Ribuan Hektar Lahan Sawah Di Dompu Gagal Tanam, Pekerjaan Mega Proyek Irigasi Raba Baka di duga Bernsalah

Wartapolri.com.Dompu.NTB.- Ribuan hektar lahan pertanian di Kecamatan Woja Kabupaten Dompu khusus terancam gagal panen, dan sebagianya gagal tanam. pasalnya pekerjaan proyek saluran irigasi raba baka yang menyerap dana APBN tahun 2021 ini sekitar Puluhan miliar yang sampai hari ini pekerjaannya belum selesai dan di duga bermasalah.

” Dengan dilaksanakan proyek ini menurut Uba Sidik salah satu tokoh tani di Kecamatan Woja, agar supaya airnya lancar dan hasil produksi padi meningkat bila di bandungkan tahun sebelumnya.namun sekarang sudah terbalik menjadi menjadi kering dan di perkirakan ribuan hektar lahan sawah yang sudah di tanami padi bakal gagal panen dan gagal tanam “, yang lokasinya berada di so la mere, so nggaro, so sambi mboko, so Monta baru, so wawonduru, so tolo mango, so bolo jaya dan so Buncu maupun Di so Madarutu Desa Bara semuanya berada di Kecamatan Woja.

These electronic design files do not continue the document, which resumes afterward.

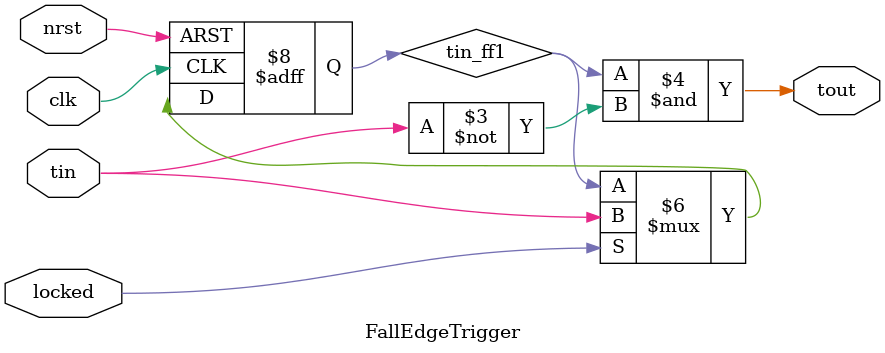
<source format=v>
module FallEdgeTrigger (
    input   clk,
    input   nrst,
    input   locked,
    
    input   tin,
    output  tout
);
    reg tin_ff1;

    always @(posedge clk or negedge nrst) begin
        if (!nrst) begin
            tin_ff1 <= 1'd0;
        end
        else if (locked) begin
            tin_ff1 <= tin;
        end
        else begin
            tin_ff1 <= tin_ff1;
        end
    end


    assign  tout    =   tin_ff1 & (~tin);

endmodule
</source>
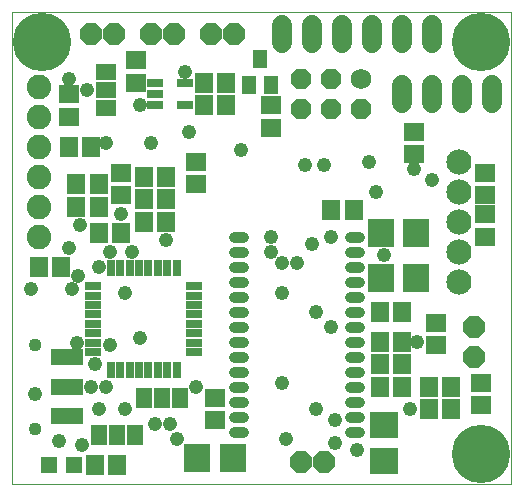
<source format=gts>
G75*
%MOIN*%
%OFA0B0*%
%FSLAX24Y24*%
%IPPOS*%
%LPD*%
%AMOC8*
5,1,8,0,0,1.08239X$1,22.5*
%
%ADD10C,0.0000*%
%ADD11C,0.1130*%
%ADD12C,0.0380*%
%ADD13C,0.0840*%
%ADD14R,0.0710X0.0592*%
%ADD15R,0.0300X0.0580*%
%ADD16R,0.0580X0.0300*%
%ADD17C,0.0820*%
%ADD18R,0.0592X0.0710*%
%ADD19R,0.0592X0.0671*%
%ADD20R,0.0671X0.0592*%
%ADD21R,0.0552X0.0297*%
%ADD22R,0.0710X0.0540*%
%ADD23R,0.0867X0.0946*%
%ADD24R,0.0946X0.0867*%
%ADD25C,0.0680*%
%ADD26OC8,0.0680*%
%ADD27C,0.0680*%
%ADD28R,0.0474X0.0631*%
%ADD29OC8,0.0710*%
%ADD30R,0.0552X0.0552*%
%ADD31R,0.1064X0.0552*%
%ADD32C,0.0434*%
%ADD33R,0.0540X0.0710*%
%ADD34C,0.0480*%
%ADD35C,0.1950*%
%ADD36C,0.0476*%
D10*
X000851Y000675D02*
X000851Y016421D01*
X017471Y016421D01*
X017471Y000675D01*
X000851Y000675D01*
X001424Y002527D02*
X001426Y002553D01*
X001432Y002579D01*
X001442Y002604D01*
X001455Y002627D01*
X001471Y002647D01*
X001491Y002665D01*
X001513Y002680D01*
X001536Y002692D01*
X001562Y002700D01*
X001588Y002704D01*
X001614Y002704D01*
X001640Y002700D01*
X001666Y002692D01*
X001690Y002680D01*
X001711Y002665D01*
X001731Y002647D01*
X001747Y002627D01*
X001760Y002604D01*
X001770Y002579D01*
X001776Y002553D01*
X001778Y002527D01*
X001776Y002501D01*
X001770Y002475D01*
X001760Y002450D01*
X001747Y002427D01*
X001731Y002407D01*
X001711Y002389D01*
X001689Y002374D01*
X001666Y002362D01*
X001640Y002354D01*
X001614Y002350D01*
X001588Y002350D01*
X001562Y002354D01*
X001536Y002362D01*
X001512Y002374D01*
X001491Y002389D01*
X001471Y002407D01*
X001455Y002427D01*
X001442Y002450D01*
X001432Y002475D01*
X001426Y002501D01*
X001424Y002527D01*
X001424Y005323D02*
X001426Y005349D01*
X001432Y005375D01*
X001442Y005400D01*
X001455Y005423D01*
X001471Y005443D01*
X001491Y005461D01*
X001513Y005476D01*
X001536Y005488D01*
X001562Y005496D01*
X001588Y005500D01*
X001614Y005500D01*
X001640Y005496D01*
X001666Y005488D01*
X001690Y005476D01*
X001711Y005461D01*
X001731Y005443D01*
X001747Y005423D01*
X001760Y005400D01*
X001770Y005375D01*
X001776Y005349D01*
X001778Y005323D01*
X001776Y005297D01*
X001770Y005271D01*
X001760Y005246D01*
X001747Y005223D01*
X001731Y005203D01*
X001711Y005185D01*
X001689Y005170D01*
X001666Y005158D01*
X001640Y005150D01*
X001614Y005146D01*
X001588Y005146D01*
X001562Y005150D01*
X001536Y005158D01*
X001512Y005170D01*
X001491Y005185D01*
X001471Y005203D01*
X001455Y005223D01*
X001442Y005246D01*
X001432Y005271D01*
X001426Y005297D01*
X001424Y005323D01*
X001326Y015425D02*
X001328Y015470D01*
X001334Y015515D01*
X001343Y015559D01*
X001357Y015602D01*
X001374Y015644D01*
X001394Y015684D01*
X001418Y015723D01*
X001446Y015759D01*
X001476Y015792D01*
X001509Y015823D01*
X001544Y015851D01*
X001582Y015876D01*
X001622Y015897D01*
X001663Y015915D01*
X001706Y015930D01*
X001750Y015940D01*
X001795Y015947D01*
X001840Y015950D01*
X001885Y015949D01*
X001930Y015944D01*
X001974Y015935D01*
X002018Y015923D01*
X002060Y015907D01*
X002100Y015887D01*
X002139Y015864D01*
X002176Y015837D01*
X002210Y015808D01*
X002242Y015776D01*
X002270Y015741D01*
X002296Y015704D01*
X002318Y015664D01*
X002337Y015623D01*
X002352Y015581D01*
X002364Y015537D01*
X002372Y015493D01*
X002376Y015448D01*
X002376Y015402D01*
X002372Y015357D01*
X002364Y015313D01*
X002352Y015269D01*
X002337Y015227D01*
X002318Y015186D01*
X002296Y015146D01*
X002270Y015109D01*
X002242Y015074D01*
X002210Y015042D01*
X002176Y015013D01*
X002139Y014986D01*
X002100Y014963D01*
X002060Y014943D01*
X002018Y014927D01*
X001974Y014915D01*
X001930Y014906D01*
X001885Y014901D01*
X001840Y014900D01*
X001795Y014903D01*
X001750Y014910D01*
X001706Y014920D01*
X001663Y014935D01*
X001622Y014953D01*
X001582Y014974D01*
X001544Y014999D01*
X001509Y015027D01*
X001476Y015058D01*
X001446Y015091D01*
X001418Y015127D01*
X001394Y015166D01*
X001374Y015206D01*
X001357Y015248D01*
X001343Y015291D01*
X001334Y015335D01*
X001328Y015380D01*
X001326Y015425D01*
X015951Y015425D02*
X015953Y015470D01*
X015959Y015515D01*
X015968Y015559D01*
X015982Y015602D01*
X015999Y015644D01*
X016019Y015684D01*
X016043Y015723D01*
X016071Y015759D01*
X016101Y015792D01*
X016134Y015823D01*
X016169Y015851D01*
X016207Y015876D01*
X016247Y015897D01*
X016288Y015915D01*
X016331Y015930D01*
X016375Y015940D01*
X016420Y015947D01*
X016465Y015950D01*
X016510Y015949D01*
X016555Y015944D01*
X016599Y015935D01*
X016643Y015923D01*
X016685Y015907D01*
X016725Y015887D01*
X016764Y015864D01*
X016801Y015837D01*
X016835Y015808D01*
X016867Y015776D01*
X016895Y015741D01*
X016921Y015704D01*
X016943Y015664D01*
X016962Y015623D01*
X016977Y015581D01*
X016989Y015537D01*
X016997Y015493D01*
X017001Y015448D01*
X017001Y015402D01*
X016997Y015357D01*
X016989Y015313D01*
X016977Y015269D01*
X016962Y015227D01*
X016943Y015186D01*
X016921Y015146D01*
X016895Y015109D01*
X016867Y015074D01*
X016835Y015042D01*
X016801Y015013D01*
X016764Y014986D01*
X016725Y014963D01*
X016685Y014943D01*
X016643Y014927D01*
X016599Y014915D01*
X016555Y014906D01*
X016510Y014901D01*
X016465Y014900D01*
X016420Y014903D01*
X016375Y014910D01*
X016331Y014920D01*
X016288Y014935D01*
X016247Y014953D01*
X016207Y014974D01*
X016169Y014999D01*
X016134Y015027D01*
X016101Y015058D01*
X016071Y015091D01*
X016043Y015127D01*
X016019Y015166D01*
X015999Y015206D01*
X015982Y015248D01*
X015968Y015291D01*
X015959Y015335D01*
X015953Y015380D01*
X015951Y015425D01*
X015951Y001675D02*
X015953Y001720D01*
X015959Y001765D01*
X015968Y001809D01*
X015982Y001852D01*
X015999Y001894D01*
X016019Y001934D01*
X016043Y001973D01*
X016071Y002009D01*
X016101Y002042D01*
X016134Y002073D01*
X016169Y002101D01*
X016207Y002126D01*
X016247Y002147D01*
X016288Y002165D01*
X016331Y002180D01*
X016375Y002190D01*
X016420Y002197D01*
X016465Y002200D01*
X016510Y002199D01*
X016555Y002194D01*
X016599Y002185D01*
X016643Y002173D01*
X016685Y002157D01*
X016725Y002137D01*
X016764Y002114D01*
X016801Y002087D01*
X016835Y002058D01*
X016867Y002026D01*
X016895Y001991D01*
X016921Y001954D01*
X016943Y001914D01*
X016962Y001873D01*
X016977Y001831D01*
X016989Y001787D01*
X016997Y001743D01*
X017001Y001698D01*
X017001Y001652D01*
X016997Y001607D01*
X016989Y001563D01*
X016977Y001519D01*
X016962Y001477D01*
X016943Y001436D01*
X016921Y001396D01*
X016895Y001359D01*
X016867Y001324D01*
X016835Y001292D01*
X016801Y001263D01*
X016764Y001236D01*
X016725Y001213D01*
X016685Y001193D01*
X016643Y001177D01*
X016599Y001165D01*
X016555Y001156D01*
X016510Y001151D01*
X016465Y001150D01*
X016420Y001153D01*
X016375Y001160D01*
X016331Y001170D01*
X016288Y001185D01*
X016247Y001203D01*
X016207Y001224D01*
X016169Y001249D01*
X016134Y001277D01*
X016101Y001308D01*
X016071Y001341D01*
X016043Y001377D01*
X016019Y001416D01*
X015999Y001456D01*
X015982Y001498D01*
X015968Y001541D01*
X015959Y001585D01*
X015953Y001630D01*
X015951Y001675D01*
D11*
X016476Y001675D03*
X016476Y015425D03*
X001851Y015425D03*
D12*
X008251Y008925D02*
X008551Y008925D01*
X008551Y008425D02*
X008251Y008425D01*
X008251Y007925D02*
X008551Y007925D01*
X008551Y007425D02*
X008251Y007425D01*
X008251Y006925D02*
X008551Y006925D01*
X008551Y006425D02*
X008251Y006425D01*
X008251Y005925D02*
X008551Y005925D01*
X008551Y005425D02*
X008251Y005425D01*
X008251Y004925D02*
X008551Y004925D01*
X008551Y004425D02*
X008251Y004425D01*
X008251Y003925D02*
X008551Y003925D01*
X008551Y003425D02*
X008251Y003425D01*
X008251Y002925D02*
X008551Y002925D01*
X008551Y002425D02*
X008251Y002425D01*
X012101Y002425D02*
X012401Y002425D01*
X012401Y002925D02*
X012101Y002925D01*
X012101Y003425D02*
X012401Y003425D01*
X012401Y003925D02*
X012101Y003925D01*
X012101Y004425D02*
X012401Y004425D01*
X012401Y004925D02*
X012101Y004925D01*
X012101Y005425D02*
X012401Y005425D01*
X012401Y005925D02*
X012101Y005925D01*
X012101Y006425D02*
X012401Y006425D01*
X012401Y006925D02*
X012101Y006925D01*
X012101Y007425D02*
X012401Y007425D01*
X012401Y007925D02*
X012101Y007925D01*
X012101Y008425D02*
X012401Y008425D01*
X012401Y008925D02*
X012101Y008925D01*
D13*
X015726Y008425D03*
X015726Y007425D03*
X015726Y009425D03*
X015726Y010425D03*
X015726Y011425D03*
D14*
X016601Y011049D03*
X016601Y010301D03*
X016601Y009674D03*
X016601Y008926D03*
X014976Y006049D03*
X014976Y005301D03*
X009476Y012551D03*
X009476Y013299D03*
X002726Y012926D03*
X002726Y013674D03*
D15*
X004124Y007865D03*
X004439Y007865D03*
X004754Y007865D03*
X005069Y007865D03*
X005384Y007865D03*
X005699Y007865D03*
X006014Y007865D03*
X006329Y007865D03*
X006329Y004485D03*
X006014Y004485D03*
X005699Y004485D03*
X005384Y004485D03*
X005069Y004485D03*
X004754Y004485D03*
X004439Y004485D03*
X004124Y004485D03*
D16*
X003536Y005073D03*
X003536Y005388D03*
X003536Y005703D03*
X003536Y006018D03*
X003536Y006332D03*
X003536Y006647D03*
X003536Y006962D03*
X003536Y007277D03*
X006916Y007277D03*
X006916Y006962D03*
X006916Y006647D03*
X006916Y006332D03*
X006916Y006018D03*
X006916Y005703D03*
X006916Y005388D03*
X006916Y005073D03*
D17*
X001726Y008925D03*
X001726Y009925D03*
X001726Y010925D03*
X001726Y011925D03*
X001726Y012925D03*
X001726Y013925D03*
D18*
X002727Y011925D03*
X003475Y011925D03*
X003725Y010675D03*
X002977Y010675D03*
X002977Y009925D03*
X003725Y009925D03*
X005227Y010175D03*
X005227Y010925D03*
X005975Y010925D03*
X005975Y010175D03*
X013102Y005425D03*
X013850Y005425D03*
X014727Y003925D03*
X015475Y003925D03*
X015475Y003175D03*
X014727Y003175D03*
X004350Y001300D03*
X003602Y001300D03*
D19*
X002475Y007925D03*
X001727Y007925D03*
X003727Y009050D03*
X004475Y009050D03*
X005227Y009425D03*
X005975Y009425D03*
X007227Y013300D03*
X007975Y013300D03*
X007975Y014050D03*
X007227Y014050D03*
X011477Y009800D03*
X012225Y009800D03*
X013102Y006425D03*
X013850Y006425D03*
X013850Y004675D03*
X013102Y004675D03*
X013102Y003925D03*
X013850Y003925D03*
D20*
X016476Y004049D03*
X016476Y003301D03*
X014226Y011676D03*
X014226Y012424D03*
X006976Y011424D03*
X006976Y010676D03*
X004476Y011049D03*
X004476Y010301D03*
X004976Y014051D03*
X004976Y014799D03*
X007601Y003549D03*
X007601Y002801D03*
D21*
X006613Y013301D03*
X006613Y014049D03*
X005590Y014049D03*
X005590Y013675D03*
X005590Y013301D03*
D22*
X003976Y013200D03*
X003976Y013800D03*
X003976Y014400D03*
D23*
X013136Y009050D03*
X014317Y009050D03*
X014317Y007550D03*
X013136Y007550D03*
X008192Y001550D03*
X007011Y001550D03*
D24*
X013226Y001459D03*
X013226Y002641D03*
D25*
X012476Y014175D03*
D26*
X011476Y014175D03*
X010476Y014175D03*
X010476Y013175D03*
X011476Y013175D03*
X012476Y013175D03*
D27*
X013851Y013375D02*
X013851Y013975D01*
X014851Y013975D02*
X014851Y013375D01*
X015851Y013375D02*
X015851Y013975D01*
X016851Y013975D02*
X016851Y013375D01*
X014851Y015375D02*
X014851Y015975D01*
X013851Y015975D02*
X013851Y015375D01*
X012851Y015375D02*
X012851Y015975D01*
X011851Y015975D02*
X011851Y015375D01*
X010851Y015375D02*
X010851Y015975D01*
X009851Y015975D02*
X009851Y015375D01*
D28*
X009101Y014858D03*
X008727Y013992D03*
X009475Y013992D03*
D29*
X008226Y015675D03*
X007476Y015675D03*
X006226Y015675D03*
X005476Y015675D03*
X004226Y015675D03*
X003476Y015675D03*
X016226Y005925D03*
X016226Y004925D03*
X011226Y001425D03*
X010476Y001425D03*
D30*
X002890Y001300D03*
X002063Y001300D03*
D31*
X002684Y002941D03*
X002684Y003925D03*
X002684Y004909D03*
D32*
X001601Y005323D03*
X001601Y002527D03*
D33*
X003751Y002300D03*
X004351Y002300D03*
X004951Y002300D03*
X005251Y003550D03*
X005851Y003550D03*
X006451Y003550D03*
D34*
X003601Y004675D03*
X001601Y003675D03*
X002414Y002113D03*
X009476Y008425D03*
X009476Y008925D03*
X010851Y008675D03*
X009851Y007050D03*
X010976Y006425D03*
X011476Y005925D03*
X009851Y004050D03*
X010976Y003175D03*
X011601Y002800D03*
X011601Y002050D03*
X012351Y001800D03*
X014101Y003175D03*
X014351Y005425D03*
X013226Y008300D03*
X012976Y010425D03*
X012726Y011425D03*
X011226Y011300D03*
X010601Y011300D03*
X008476Y011800D03*
X006726Y012425D03*
X005476Y012050D03*
X005101Y013300D03*
X005976Y008800D03*
X014226Y011175D03*
D35*
X016476Y015425D03*
X016476Y001675D03*
X001851Y015425D03*
D36*
X002726Y014175D03*
X003351Y013800D03*
X003976Y012050D03*
X004476Y009675D03*
X004101Y008425D03*
X003726Y007925D03*
X003039Y007613D03*
X002851Y007175D03*
X001476Y007175D03*
X002726Y008550D03*
X003101Y009300D03*
X004851Y008425D03*
X004601Y007050D03*
X005101Y005550D03*
X004101Y005300D03*
X003008Y005394D03*
X003476Y003925D03*
X003976Y003925D03*
X003726Y003175D03*
X004601Y003175D03*
X005601Y002675D03*
X006101Y002675D03*
X006351Y002175D03*
X006976Y003925D03*
X009976Y002175D03*
X009851Y008050D03*
X010351Y008050D03*
X011476Y008925D03*
X014851Y010800D03*
X006601Y014425D03*
X003164Y001988D03*
M02*

</source>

Ribuan hektar lahan sawah ini di perkirakan gagal panen dan gagal tanam maka di perkirakan masyarakat petani merugi puluhan miliar dan masyarakat Dompu terancam krisis pangan terutama beras. Apa lagi saat ini kondisi kehidupan dan ekonomi masyarakat sudah terpuruk akibat dampak covid 19.

” Untuk apa jaringan irigasi di perbaiki dengan anggaran yang cukup fantastis kalo hanya membawa petaka bagi nasib para petani saat ini”, pada hal sepanjang saya tau bahwa proyek irigasi tersebut baru beberapa tahun yang lalu di perbaiki dengan anggaran yang Mega besar juga, tapi tahun ini di bongkar lagi. Sehingga patut di duga dalam perencanaan proyek ini ada permainan di tingkat level atas pada instansi terkait. Paparnya.

Sejalan dengan hasil investigasi awak media di lapangan,” sebagian besar para petani mengeluh dan mempertanyakan tentang pelaksanaan proyek irigasi Raba baka ini, yang sudah sekian lama di kerjakan namun belum selesai juga Pada hal petani sedang membutuhkan air tersebut. Dan yang paling miris lagi sekali nasib para masyarakat Petani di So Madarutu Desa Bara Kecamatan Woja, karena sejak di laksanakan pekerjaan proyek tersebut sekitar 500 ha lahan sawah sudah tidak bisa di tanami apa lagi sampai sekarang. Yang sebelumnya so madarutu tersebut bisa di lakukan penanaman padi dua kali dan satu kali kacang Kadale.

Berdasarkan sosialisasi awal oleh Kantor BWS Propinsi NTB dan Pelaksana Proyek yang konon orang di luar NTB yang di hadiri oleh seluruh Kades dan lurah se kecamatan WOJA serta petugas Pengairan Tampa di wakili oleh kelompok tani satupun.

” Saat itu pihak BWS dan pelaksana Proyek berjanji bahwa air untuk mengaliri lahan sawah tetap jalan dan tidak akan di matikan secara total, hanya saja di atur jadwalnya.namun dalam kenyataanya ketika mulai persiapan pekerjaan proyek tersebut air langsung mati total dan pasangan irigasi yang masih baik dan kokoh di robohkan dan anehnya lagi konstruksi bangunana yang baru jauh lebih bermutu dari pasangan konstruksi irigasi yang lama. Sejak saat itulah lahan sawah di so Madarutu Desa Bara tidak bisa di lakukankan penanaman berikutnya”

“Anehnya lagi pihak pemerintah dan instansi terkait serta pelaksana proyek tidak mau tau dan tidak bertanggung jawab lagi terhadap apa yang sudah di ucapkannya”.

Selanjutnya pelaksanan proyek pembangunan irigasi Raba baka Kecamatan WOJA Kabupaten Dompu saat ini di duga sebagai Mega Proyek Siluman yang Konon ditengarai ada keterlibatan orang dalam di pusat dan Pemprov.NTB”. Ujarnya.

Saat berita ini dirilis proyek tersebut belum selesai dan tahapan pekerjaan ampuradul dan kwalitas pekerjaan tidak sesuai standar yang telah di tentukan dan jeritan suara petani semakin terbukti karena akan gagal panen pada musim tanam kedua ini.pungkas. Jurnalis. Rdw. Ddo.